Since then, Pence has dropped out; Hutchinson has become invisible; and Christie stands alone as a loud-and-proud Never Trump candidate soaking up the love of the small Never Trump faction of Republican voters. But there is now another candidate beginning to see some serious signs of unpopularity with the party base, and it’s not someone thought of at all as a Trump enemy. It’s in fact Trump mini-me Vivek Ramaswamy.
The growing unlikability of the tech tyro is evident in polls from two early states that have seen a lot of the candidates. In Iowa, the authoritative Iowa Poll from Ann Selzer shows Ramaswamy’s favorability ratio deteriorating from 38 percent/20 percent in August to 43 percent/37 percent in October. To know him better is not to love him more, it seems. And putting the matter a slightly different way, a new CNN survey of South Carolina shows 60 percent of likely primary voters have ruled out considering Ramaswamy, not far from the 71 percent who wouldn’t think of voting for Christie (or the 62 percent who said hell no to Pence before he dropped out).
You have to figure that at least some of the Vivekphobia in South Carolina stems from the verbal fisticuffs he had with the Palmetto State’s own Nikki Haley in the first candidate debate, an adversarial relationship that flared up again over dueling remarks on the Israel-Hamas war, as Fox News reported:
Vivek Ramswamy says that 2024 Republican presidential nomination rival Nikki Haley should be “disqualified from being president.”
The multi-millionaire biotech entrepreneur and first-time candidate’s verbal attack on Haley, a former two-term South Carolina governor who later served as ambassador to the United Nations in then-President Donald Trump’s administration, came hours after she argued that Ramaswamy’s comments on the Israel-Hamas war were akin to the far-left “Squad” in Congress …

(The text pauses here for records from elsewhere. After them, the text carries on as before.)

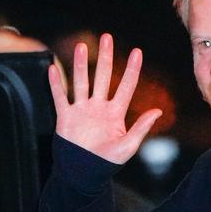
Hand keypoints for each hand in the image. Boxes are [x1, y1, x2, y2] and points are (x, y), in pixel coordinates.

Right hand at [49, 33, 162, 163]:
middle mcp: (99, 107)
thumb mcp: (128, 146)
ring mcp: (82, 110)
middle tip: (107, 37)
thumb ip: (141, 127)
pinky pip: (60, 97)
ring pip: (81, 82)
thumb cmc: (108, 163)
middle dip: (105, 57)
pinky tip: (53, 68)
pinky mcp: (66, 117)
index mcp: (115, 113)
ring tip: (80, 46)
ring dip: (80, 64)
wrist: (84, 174)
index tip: (137, 52)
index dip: (132, 70)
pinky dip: (56, 84)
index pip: (126, 87)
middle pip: (102, 77)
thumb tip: (158, 111)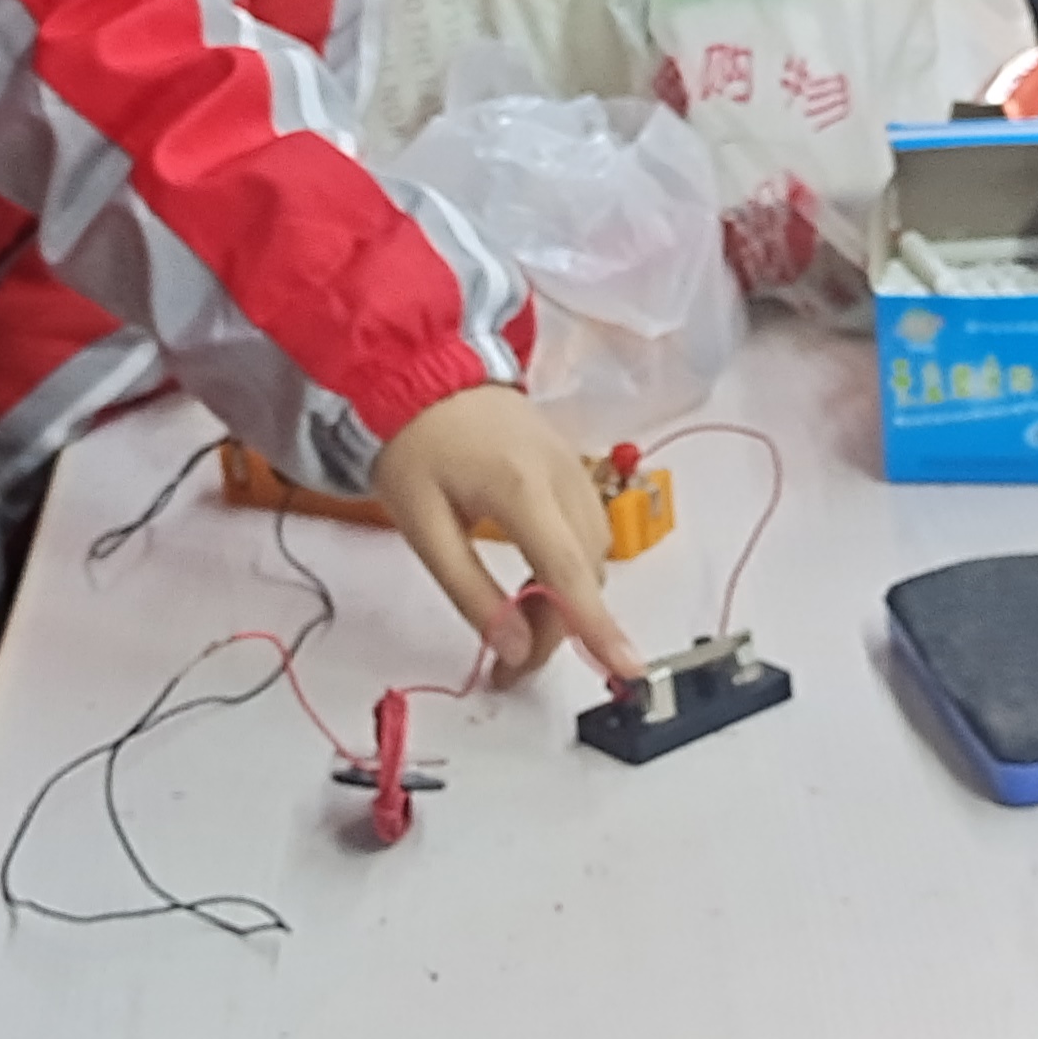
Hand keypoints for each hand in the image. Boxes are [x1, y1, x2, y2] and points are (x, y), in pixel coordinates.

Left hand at [371, 385, 637, 682]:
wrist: (424, 369)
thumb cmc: (413, 446)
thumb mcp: (421, 525)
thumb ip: (468, 591)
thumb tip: (513, 650)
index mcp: (520, 487)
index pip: (568, 570)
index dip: (595, 626)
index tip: (624, 670)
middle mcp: (562, 477)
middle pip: (585, 573)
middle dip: (558, 629)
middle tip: (510, 666)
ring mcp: (574, 469)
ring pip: (594, 557)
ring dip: (567, 602)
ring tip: (517, 628)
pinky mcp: (574, 468)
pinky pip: (588, 533)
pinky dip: (571, 571)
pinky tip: (535, 585)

Ramaswamy, speaking with reporters ahead of his speech at the New Hampshire GOP’s First-in-the-Nation Leadership Summit, accused Haley of having “personal conflicts of interest,” which appeared to be a jab at her husband’s business ties to the defense industry.
“Nikki Haley has foreign policy experience, and it shows — in her bank account, to the tune of $8 million,” Ramaswamy said. “It is sick. Especially when you have a Biden crime family and the White House that has monetized their connections and their foreign policy and sold off our foreign policy. We don’t need to substitute them with a Republican version of the same.”

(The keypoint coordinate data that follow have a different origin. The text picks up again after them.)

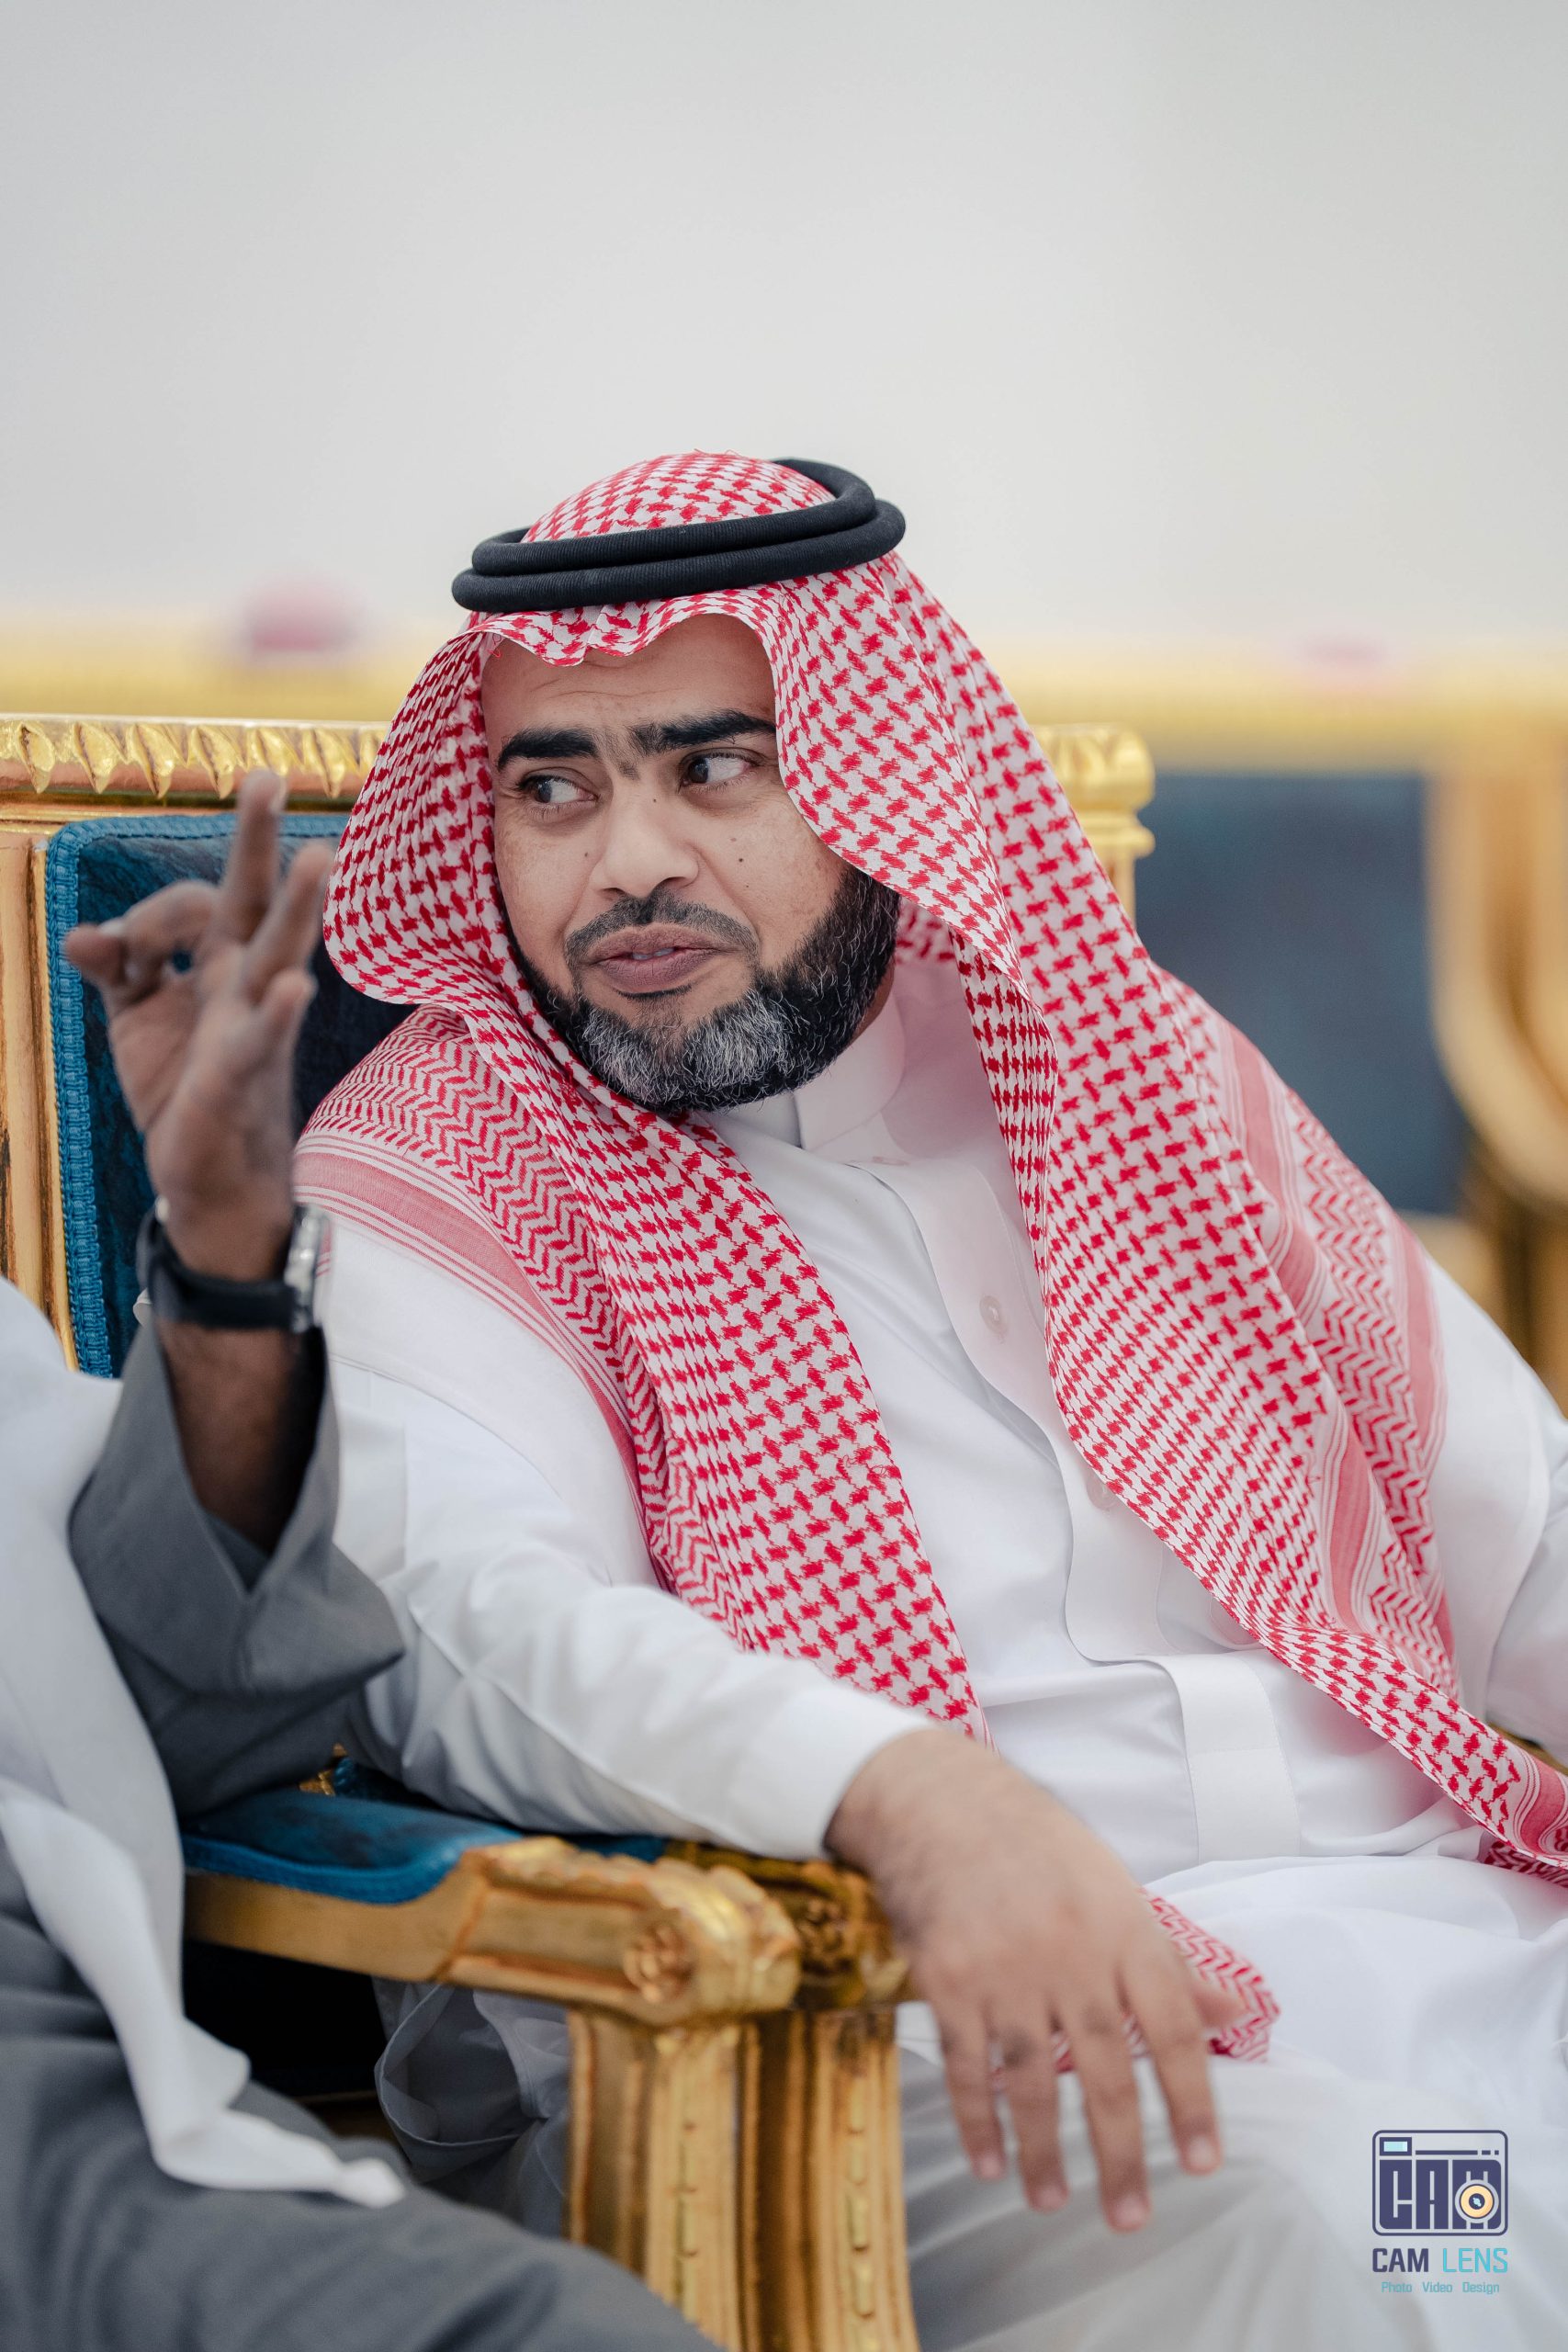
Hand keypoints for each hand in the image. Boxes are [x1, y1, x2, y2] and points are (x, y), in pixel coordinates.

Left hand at [62, 772, 333, 1279]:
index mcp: (216, 963)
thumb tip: (82, 935)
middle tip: (268, 776)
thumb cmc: (182, 1085)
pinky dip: (277, 1014)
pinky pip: (264, 1039)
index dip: (148, 915)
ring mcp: (251, 1025)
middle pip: (254, 900)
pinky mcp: (243, 1075)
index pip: (190, 905)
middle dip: (257, 840)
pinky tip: (294, 989)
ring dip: (298, 908)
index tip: (119, 952)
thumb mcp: (135, 1016)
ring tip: (318, 857)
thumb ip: (115, 966)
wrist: (208, 1176)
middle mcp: (242, 984)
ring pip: (277, 955)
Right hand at [826, 1728, 1241, 2230]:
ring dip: (1043, 2149)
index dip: (1191, 2099)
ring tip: (1053, 2201)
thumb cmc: (1037, 1844)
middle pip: (1104, 2068)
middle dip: (1120, 2151)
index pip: (1171, 2026)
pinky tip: (990, 2162)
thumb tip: (1233, 2010)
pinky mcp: (947, 1980)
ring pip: (1032, 2078)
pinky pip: (968, 2065)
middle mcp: (1070, 1953)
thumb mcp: (1114, 1886)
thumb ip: (1169, 1959)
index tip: (1202, 2162)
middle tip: (1131, 2216)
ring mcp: (1005, 1969)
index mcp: (1122, 1927)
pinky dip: (979, 2119)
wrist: (939, 1802)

Yikes. Comparing a fast-rising rival’s family to the Bidens represents fighting words among Republicans.
It’s not just Haley that Ramaswamy is insulting, though. Recall what he said in the first candidate debate:
Political outsider Vivek Ramaswamy turned heads at the Fox News debate Wednesday during a discussion whether human behavior creates climate change.

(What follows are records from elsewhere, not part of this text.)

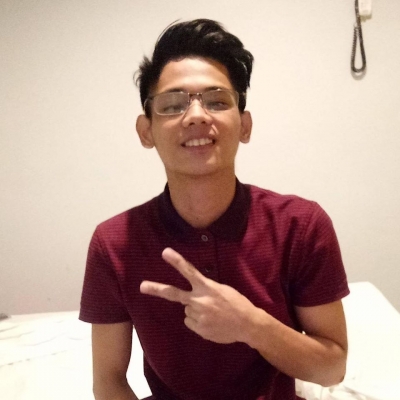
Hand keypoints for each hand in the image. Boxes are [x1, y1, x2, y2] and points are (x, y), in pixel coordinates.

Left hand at [140, 247, 257, 343]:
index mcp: (207, 287)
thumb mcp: (222, 289)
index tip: (165, 252)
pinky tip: (211, 322)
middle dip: (156, 289)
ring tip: (212, 313)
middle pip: (173, 293)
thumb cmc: (236, 303)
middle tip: (142, 286)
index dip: (176, 261)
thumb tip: (190, 298)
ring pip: (187, 310)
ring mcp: (197, 316)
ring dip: (195, 311)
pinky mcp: (198, 329)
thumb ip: (205, 290)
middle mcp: (199, 300)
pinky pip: (190, 322)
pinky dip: (198, 322)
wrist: (247, 324)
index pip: (189, 271)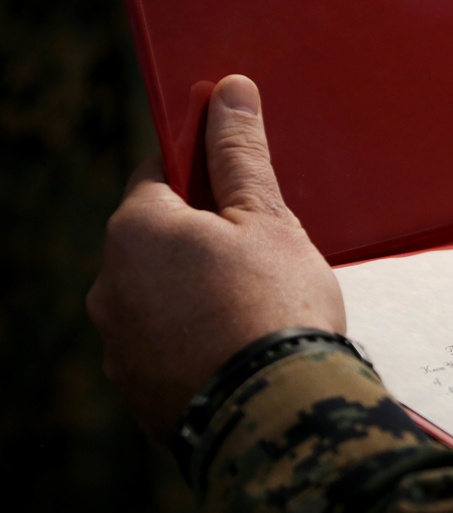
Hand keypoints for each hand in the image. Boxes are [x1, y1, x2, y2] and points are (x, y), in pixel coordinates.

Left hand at [87, 75, 345, 441]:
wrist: (279, 417)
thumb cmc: (277, 312)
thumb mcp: (268, 221)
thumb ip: (241, 155)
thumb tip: (229, 92)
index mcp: (137, 230)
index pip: (160, 173)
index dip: (203, 172)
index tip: (236, 182)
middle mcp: (110, 286)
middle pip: (159, 241)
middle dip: (204, 241)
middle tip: (263, 259)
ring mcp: (120, 346)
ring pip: (161, 298)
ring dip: (196, 296)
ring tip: (256, 315)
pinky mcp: (137, 393)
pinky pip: (166, 349)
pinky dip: (195, 345)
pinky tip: (239, 353)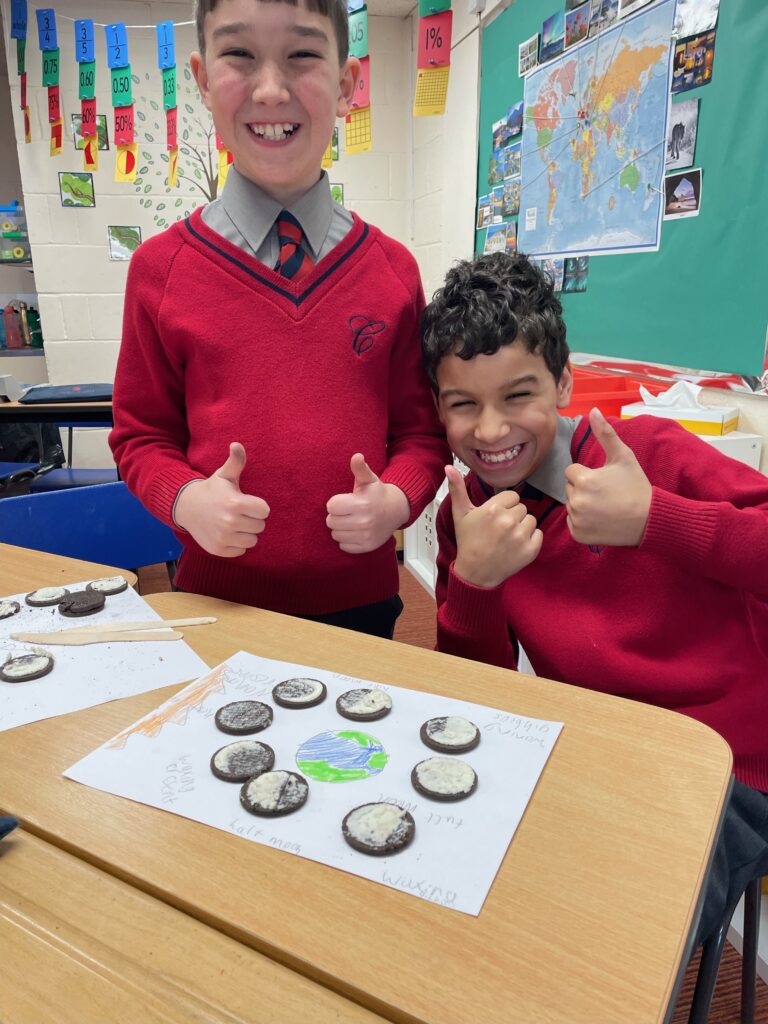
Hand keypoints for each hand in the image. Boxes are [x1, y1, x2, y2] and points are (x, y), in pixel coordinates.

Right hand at [174, 442, 269, 556]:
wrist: (187, 507)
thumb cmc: (212, 490)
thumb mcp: (224, 475)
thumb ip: (235, 461)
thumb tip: (237, 444)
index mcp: (235, 503)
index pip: (265, 511)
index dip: (257, 506)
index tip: (246, 502)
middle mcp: (230, 522)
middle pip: (260, 526)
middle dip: (252, 519)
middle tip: (238, 513)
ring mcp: (223, 538)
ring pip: (252, 541)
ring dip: (246, 533)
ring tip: (233, 523)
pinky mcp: (219, 549)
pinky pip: (241, 551)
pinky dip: (236, 544)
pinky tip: (227, 533)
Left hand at [326, 453, 409, 553]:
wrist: (396, 510)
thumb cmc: (377, 494)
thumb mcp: (369, 479)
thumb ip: (360, 468)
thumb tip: (357, 456)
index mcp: (362, 504)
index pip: (331, 506)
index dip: (336, 503)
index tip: (345, 501)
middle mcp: (364, 521)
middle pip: (331, 522)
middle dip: (337, 516)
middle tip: (348, 512)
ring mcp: (366, 535)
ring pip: (336, 535)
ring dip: (340, 528)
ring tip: (351, 521)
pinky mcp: (367, 546)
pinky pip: (344, 546)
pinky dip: (347, 540)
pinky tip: (355, 531)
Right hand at [447, 465, 542, 587]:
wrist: (476, 573)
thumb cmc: (468, 542)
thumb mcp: (460, 514)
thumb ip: (457, 488)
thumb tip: (449, 467)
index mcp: (493, 509)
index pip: (512, 496)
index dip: (504, 506)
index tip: (495, 518)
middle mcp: (508, 521)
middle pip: (522, 508)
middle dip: (512, 517)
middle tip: (499, 530)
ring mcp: (520, 536)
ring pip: (531, 520)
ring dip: (522, 528)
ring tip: (507, 538)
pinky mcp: (530, 550)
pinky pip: (538, 534)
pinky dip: (530, 540)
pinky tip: (515, 546)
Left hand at [564, 407, 651, 545]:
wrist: (649, 519)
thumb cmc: (636, 486)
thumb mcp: (623, 456)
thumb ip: (605, 433)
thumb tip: (593, 410)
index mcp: (582, 479)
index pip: (572, 471)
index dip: (587, 474)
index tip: (605, 481)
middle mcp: (575, 500)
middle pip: (570, 488)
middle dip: (584, 489)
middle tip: (606, 494)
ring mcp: (576, 520)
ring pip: (571, 505)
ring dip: (583, 505)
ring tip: (605, 507)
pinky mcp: (578, 535)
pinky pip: (573, 523)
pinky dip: (583, 522)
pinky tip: (601, 520)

“I’m the only person on this stage who isn’t bought and paid for,” Ramaswamy declared.
The debate audience, which had initially been cheering Ramaswamy, promptly booed. It was a microcosm of how perceptions of him on the campaign trail seem to have evolved. He initially came across as brash, refreshing, and interesting — a welcome addition to a field of tedious pols trying to behave more responsibly than Trump. But over time, he talked and talked and morphed into an arrogant know-it-all offering off-the-cuff policy prescriptions that showed he didn’t actually know that much at all — i.e., his infamous “plan” to sell out Ukraine in exchange for Russia breaking ties with China (I called it at the time “something an Adderall-fueled college student might come up with while playing Risk in a dorm room late at night”).
Apparently, being a self-important blowhard doesn’t go over terribly well, particularly coming from a 38-year-old whippersnapper. To put it another way, just because Donald Trump gets away regularly with bad behavior, it’s not an act his imitators can pull off.
Add in the ire of supporters of the other candidates in the race, and you can see why Ramaswamy has turned off a big chunk of the primary electorate after drawing favorable first impressions.
None of this will likely keep Ramaswamy from his trajectory toward a Cabinet post or an ambassadorship in a second Trump administration, if there is one — or perhaps a run for statewide office in Ohio if Trump doesn’t win. His fans will likely write off his 2024 foibles as youthful indiscretions. But it’s instructive to know that even in today’s Republican Party, personality counts.